Instructions
Performance
Implementation Details
Screenshots
Run directly using jar:
- Git clone the repository.
- mvn clean install - to generate target resources.
- run using : java -jar target/Follow-The-White-Rabbit-0.0.1-SNAPSHOT.jar.
- enter the required inputs Eg . difficulty level , min word length , max words per anangram.
Run the Docker file:
Docker Image is attached , use the following commands to build and run image
docker build -t {dockerimagename}
docker run -i -t {dockerimagename}
Easy Key - 1 second , Difficult key - 38 seconds , Hard Key - about 9 minutes ( screenshots attached below )
Solution can be divided in 3 parts / 3 levels of optimization.

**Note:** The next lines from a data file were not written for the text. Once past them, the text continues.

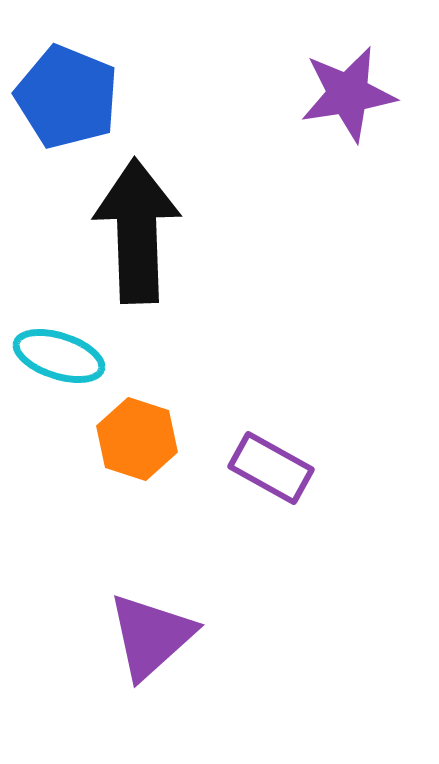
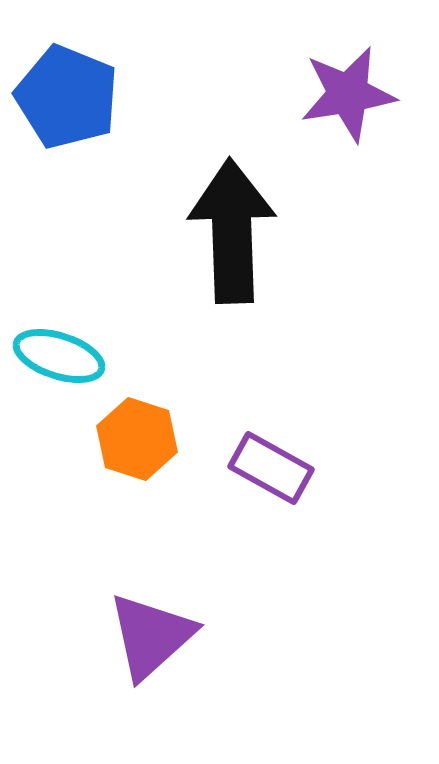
black arrow: moved 95 px right
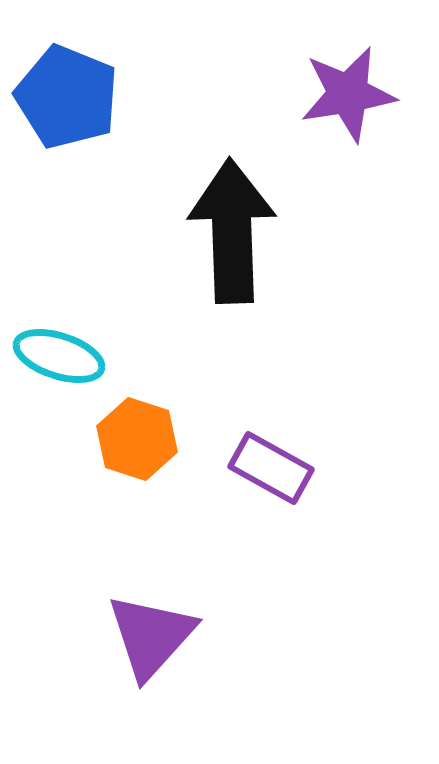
purple triangle: rotated 6 degrees counterclockwise
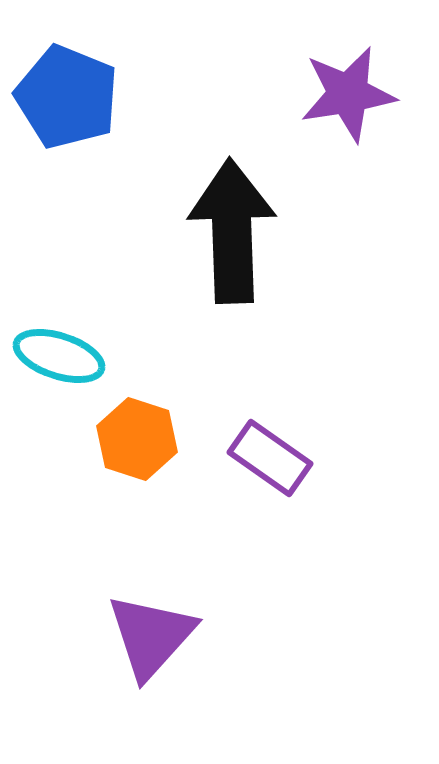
purple rectangle: moved 1 px left, 10 px up; rotated 6 degrees clockwise
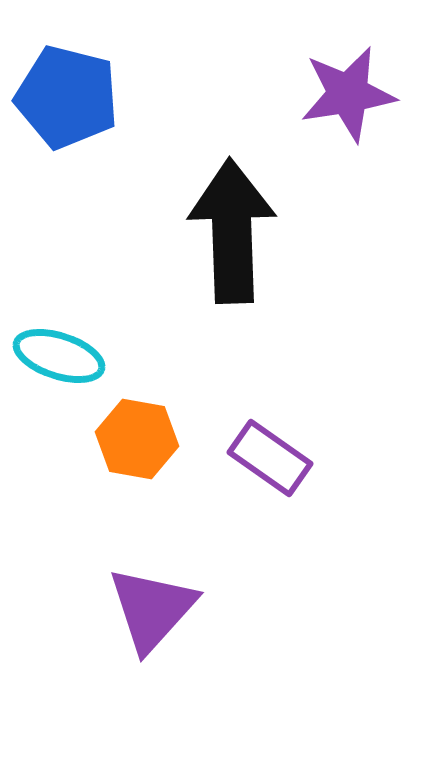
blue pentagon: rotated 8 degrees counterclockwise
orange hexagon: rotated 8 degrees counterclockwise
purple triangle: moved 1 px right, 27 px up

- Building a Minified Dictionary ( optimizing by discarding all the impossible words )
-
At this level , I've assumed that the following words are useless
- words whose length > length of the given phrase
- words whose length > min_word_length entered by the user
- words which contain characters other than those present in the given phrase
- words which contain characters that occur more than the number of times they've occurred in given phrase
-
with the above assumption we can easily narrow down to a few thousands of words.

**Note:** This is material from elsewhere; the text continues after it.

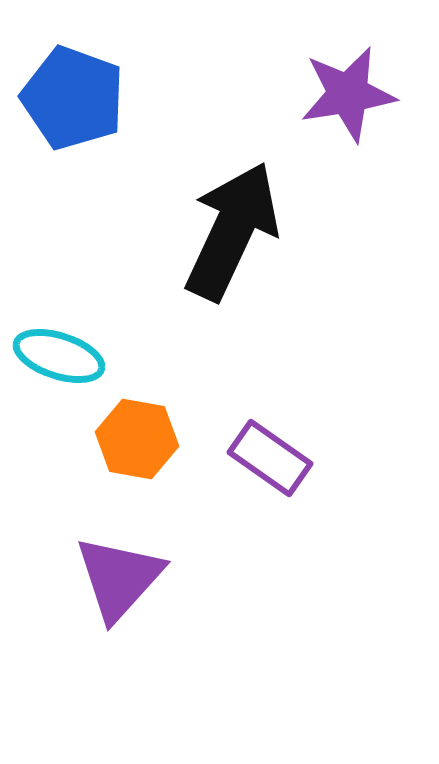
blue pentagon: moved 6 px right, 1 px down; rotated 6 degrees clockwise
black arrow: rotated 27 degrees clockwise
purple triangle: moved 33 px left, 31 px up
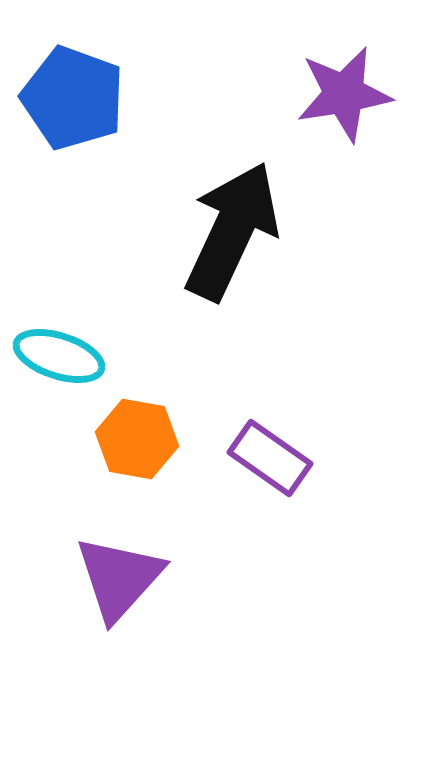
purple star: moved 4 px left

For example if min_word_length is 5 , we can narrow down to about 998 words vs 99175 words. -
I've used Trie ( with hashmap ) to implement my dictionary. Ideally I would use DAWG ( directed acyclic word graphs ) if space is a concern because DAWGs reduce the number of nodes. Since we are aiming for lookup performance , I stuck to a trie , as it is easy to implement )

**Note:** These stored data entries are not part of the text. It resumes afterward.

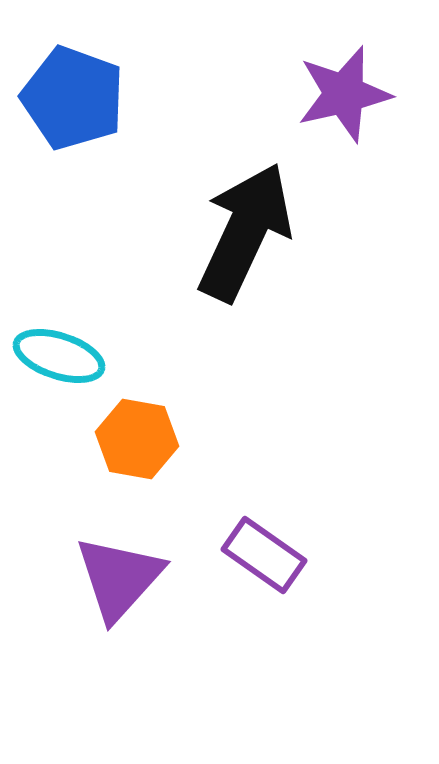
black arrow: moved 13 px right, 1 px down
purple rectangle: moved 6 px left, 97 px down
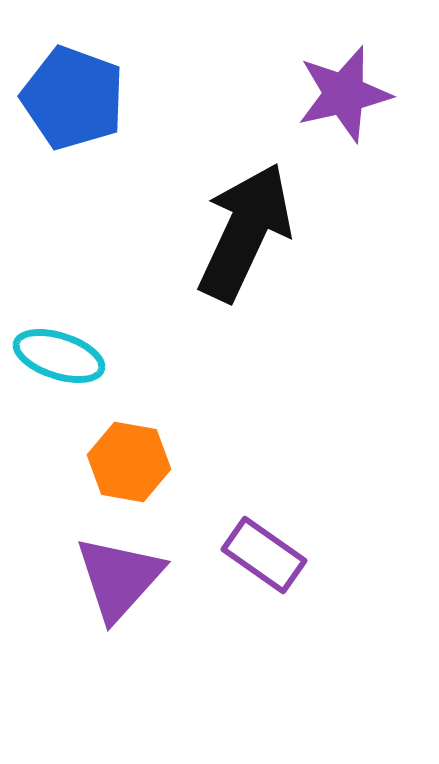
orange hexagon: moved 8 px left, 23 px down
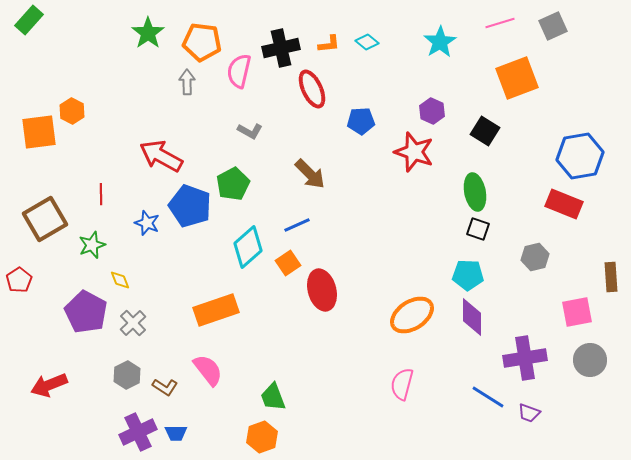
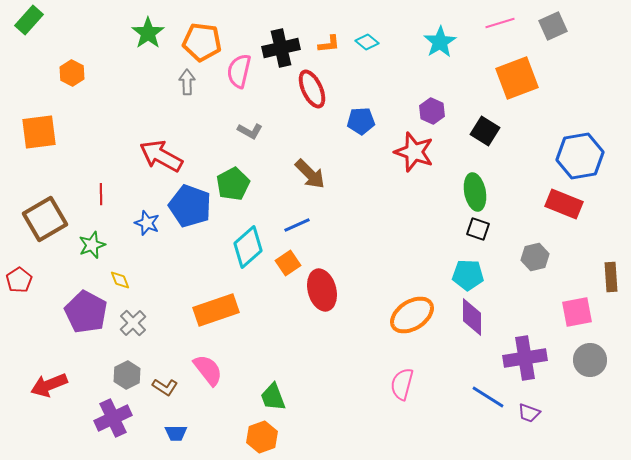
orange hexagon at (72, 111): moved 38 px up
purple cross at (138, 432): moved 25 px left, 14 px up
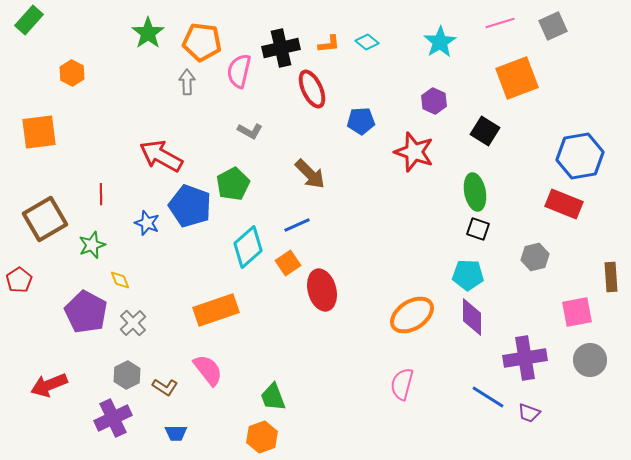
purple hexagon at (432, 111): moved 2 px right, 10 px up
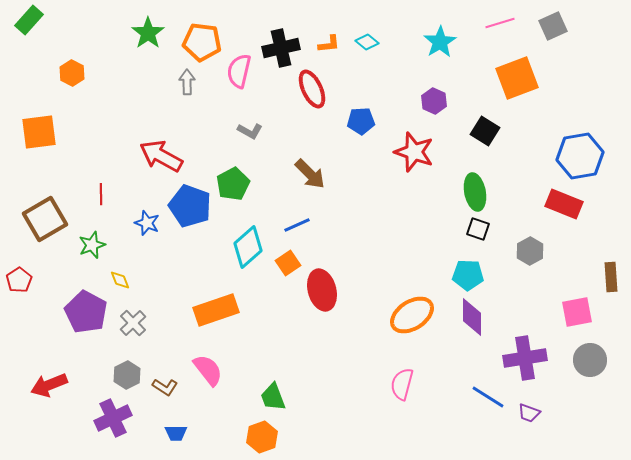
gray hexagon at (535, 257): moved 5 px left, 6 px up; rotated 16 degrees counterclockwise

- Creating a service that generates possible anagrams using the Minified Dictionary ( optimizing by using the dictionary to generate phrases )
- At this level , instead of blindly going through all permutations using the letters of the phrase , we just use the minified dictionary to generate possible phrases.
- This approach improves the performance drastically
For example if min_word_length is 5 (998 words) and number of anangrams per phrase = 3 , we generate atmost 998 * 997 * 996 phrases vs 16! ( 16 is the no of letters in 'poultry outwits ants')
- Parallel processing using one thread for each letter in the phrase.
- The key is to return from all other threads if any one of them is successful at finding the key.
- Performance again depends on host machine's specifications. Mine was 4-core , 4GB RAM and it took about 9 minutes to find the hard key.